- Problem description -
From the post about implementing Thread.sleep in Javascript, extract the passage starting at "But.. Javascript doesn't" and ending at "solve my problem.".

- Passage -
-.-.-

Monday, January 24, 2011

"Thread.Sleep" Implementation for Javascript

In Javascript, we dont have Thread.sleep functionality. Which leads to lot of inconvenience while designing a complex JS based application.
I faced a similar kind of situation in last week. I had a very bulk data in Javascript and had to do lot of calculation/processing with those data. But most of all browser started complaining after certain point saying "Stop Running This script?".
After googeling, I found that this is because browser feels that javascript fall into endless loop and this is just a preventive warning. But in production environment, such popup costs me a lot! And I need to get rid of it.
One probable solution was to put "break" in execution and make browsers happy. If I can put a break in my long execution, browser will not see any 'endless loops'!

But.. Javascript doesn't have Thread.sleep! We just have setTimeout function. So I played with this function , and implemented "Thread.sleep" kind of functionality which can solve my problem.

-.-.-

- Material shown -

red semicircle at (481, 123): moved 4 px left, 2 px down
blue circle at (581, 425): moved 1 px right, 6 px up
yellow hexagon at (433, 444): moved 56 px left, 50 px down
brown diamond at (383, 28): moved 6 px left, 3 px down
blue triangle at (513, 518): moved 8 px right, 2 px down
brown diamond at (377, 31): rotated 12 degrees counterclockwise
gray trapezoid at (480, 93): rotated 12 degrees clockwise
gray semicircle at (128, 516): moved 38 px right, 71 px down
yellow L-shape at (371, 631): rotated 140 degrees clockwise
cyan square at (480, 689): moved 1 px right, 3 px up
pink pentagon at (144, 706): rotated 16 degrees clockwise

-.-.-

- Written solution -
But.. Javascript doesn't have Thread.sleep! We just have setTimeout function. So I played with this function , and implemented "Thread.sleep" kind of functionality which can solve my problem.